Figures:
Fig. 1. PINK1-PRKN-mediated mitophagy and initial signaling cascade of mitophagy.
Once mitochondria are damaged or depolarized, they evoke accumulation of ROS that trigger initial mitophagy induction. Mitochondrial injury also induces AMP and Ca2+ accumulation in the cytosol. ROS along with Ca2+ and AMP accumulation in the cytosol can activate AMPK, which, in turn, phosphorylates and activates a spectrum of mitophagy and autophagy regulators. Mainly, the AMPK-MTORC1-ULK1 axis represents the first complex that mediates phagophore, and subsequently autophagosome, formation. Mitochondrial changes also involve biochemical modulation inside mitochondria. Mitochondrial depolarization triggers PINK1 stabilization on the MOM, which recruits PRKN, and PRKN also mediates ubiquitination of MOM proteins. Further PRKN accumulation on the MOM results in polyubiquitination of MOM proteins. Ultimately, polyubiquitinated MOM proteins are recognized by autophagy cargo receptors such as OPTN, NBR1 and SQSTM1, which connect them with MAP1LC3B/LC3B and the phagophore. ULK1 not only is involved in the formation of phagophores and autophagosomes but also activates BECN1, which interacts with PRKN and amplifies its recruitment to the MOM. Following the sequestration of damaged mitochondria within autophagosomes and the subsequent fusion of the latter with a lysosome, ROS is dramatically scavenged from the cytosol. It is also noteworthy that Golgi-derived membrane can participate in the formation of phagophores.

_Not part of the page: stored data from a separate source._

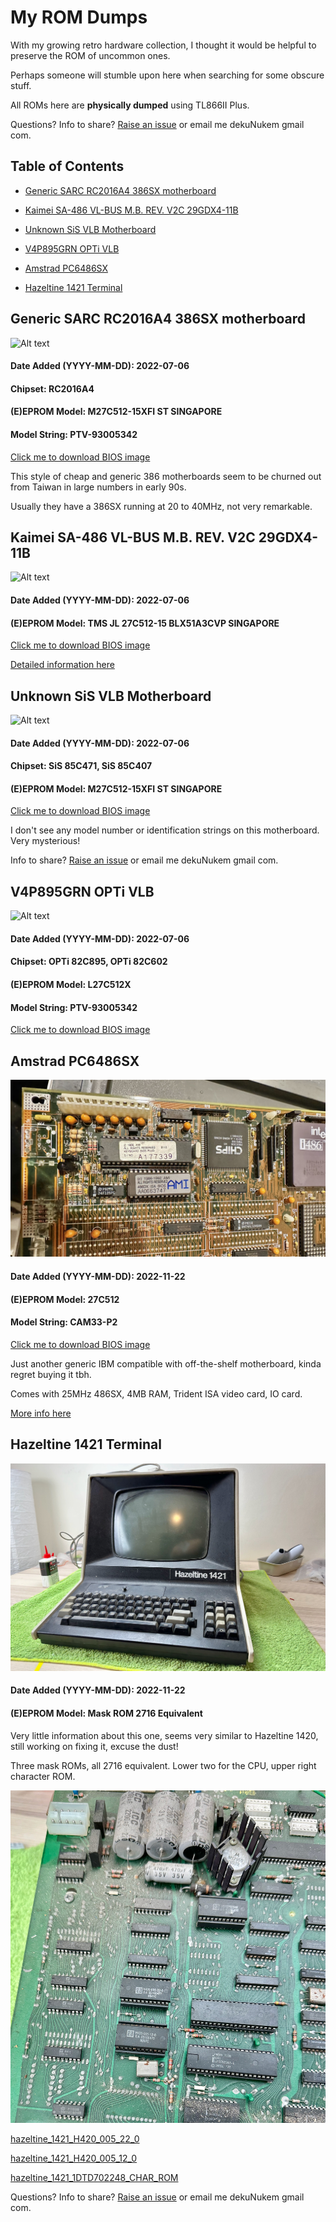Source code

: # My ROM Dumps

With my growing retro hardware collection, I thought it would be helpful to preserve the ROM of uncommon ones.

Perhaps someone will stumble upon here when searching for some obscure stuff.

All ROMs here are **physically dumped** using TL866II Plus.

Questions? Info to share? [Raise an issue](https://github.com/dekuNukem/BIOS_ROM_Dumps/issues) or email me dekuNukem gmail com.

## Table of Contents

* [Generic SARC RC2016A4 386SX motherboard](#generic-sarc-rc2016a4-386sx-motherboard)

* [Kaimei SA-486 VL-BUS M.B. REV. V2C 29GDX4-11B](#kaimei-sa-486-vl-bus-mb-rev-v2c-29gdx4-11b)

* [Unknown SiS VLB Motherboard](#unknown-sis-vlb-motherboard)

* [V4P895GRN OPTi VLB](#v4p895grn-opti-vlb)

* [Amstrad PC6486SX](#amstrad-pc6486sx)

* [Hazeltine 1421 Terminal](#hazeltine-1421-terminal)

## Generic SARC RC2016A4 386SX motherboard

![Alt text](dumps/photos/sarc_386.JPG)

#### Date Added (YYYY-MM-DD): 2022-07-06

#### Chipset: RC2016A4

#### (E)EPROM Model: M27C512-15XFI ST SINGAPORE

#### Model String: PTV-93005342

[Click me to download BIOS image](dumps/SARC_386SX.BIN)

This style of cheap and generic 386 motherboards seem to be churned out from Taiwan in large numbers in early 90s.

Usually they have a 386SX running at 20 to 40MHz, not very remarkable.

## Kaimei SA-486 VL-BUS M.B. REV. V2C 29GDX4-11B

![Alt text](dumps/photos/29gdx4.JPG)

#### Date Added (YYYY-MM-DD): 2022-07-06

#### (E)EPROM Model: TMS JL 27C512-15 BLX51A3CVP SINGAPORE

[Click me to download BIOS image](dumps/29GDX4.BIN)

[Detailed information here](https://www.ultimateretro.net/en/dumps/5545)

## Unknown SiS VLB Motherboard

![Alt text](dumps/photos/sis_vlb.JPG)

#### Date Added (YYYY-MM-DD): 2022-07-06

#### Chipset: SiS 85C471, SiS 85C407

#### (E)EPROM Model: M27C512-15XFI ST SINGAPORE

[Click me to download BIOS image](dumps/SIS_85C471.BIN)

I don't see any model number or identification strings on this motherboard. Very mysterious!

Info to share? [Raise an issue](https://github.com/dekuNukem/BIOS_ROM_Dumps/issues) or email me dekuNukem gmail com.

## V4P895GRN OPTi VLB

![Alt text](dumps/photos/v4p895grn.JPG)

#### Date Added (YYYY-MM-DD): 2022-07-06

#### Chipset: OPTi 82C895, OPTi 82C602

#### (E)EPROM Model: L27C512X

#### Model String: PTV-93005342

[Click me to download BIOS image](dumps/V4P895GRN.BIN)

## Amstrad PC6486SX

![Alt text](dumps/photos/amstrad_486.jpeg)

#### Date Added (YYYY-MM-DD): 2022-11-22

#### (E)EPROM Model: 27C512

#### Model String: CAM33-P2

[Click me to download BIOS image](dumps/amstrad_PC6486sx_27C512@DIP28.BIN)

Just another generic IBM compatible with off-the-shelf motherboard, kinda regret buying it tbh.

Comes with 25MHz 486SX, 4MB RAM, Trident ISA video card, IO card.

[More info here](https://stason.org/TULARC/pc/dumps/A/AUVA-COMPUTER-INC-486-CAM33-P2-CPM20-P0-CPM25-P0.html)

## Hazeltine 1421 Terminal

![Alt text](dumps/photos/hazeltine_1421.jpeg)

#### Date Added (YYYY-MM-DD): 2022-11-22

#### (E)EPROM Model: Mask ROM 2716 Equivalent

Very little information about this one, seems very similar to Hazeltine 1420, still working on fixing it, excuse the dust!

Three mask ROMs, all 2716 equivalent. Lower two for the CPU, upper right character ROM.

![Alt text](dumps/photos/hazeltine_pcb.jpeg)

[hazeltine_1421_H420_005_22_0](dumps/hazeltine_1421_H420_005_22_0_M2716@DIP24.BIN)

[hazeltine_1421_H420_005_12_0](dumps/hazeltine_1421_H420_005_12_0_M2716@DIP24.BIN)

[hazeltine_1421_1DTD702248_CHAR_ROM](dumps/hazeltine_1421_1DTD702248_CHAR_ROM_M2716@DIP24.BIN)


Questions? Info to share? [Raise an issue](https://github.com/dekuNukem/BIOS_ROM_Dumps/issues) or email me dekuNukem gmail com.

Fig. 2. Targeted drug delivery to macrophages.
Using mannose-coated nanocarriers such as liposomes and SLNS, melatonin and other therapeutic drugs can be delivered specifically to macrophages. Once nanoparticles arrive, mannose receptors recognize them and endocytosis occurs, culminating in the release of the drugs within the macrophage cytosol.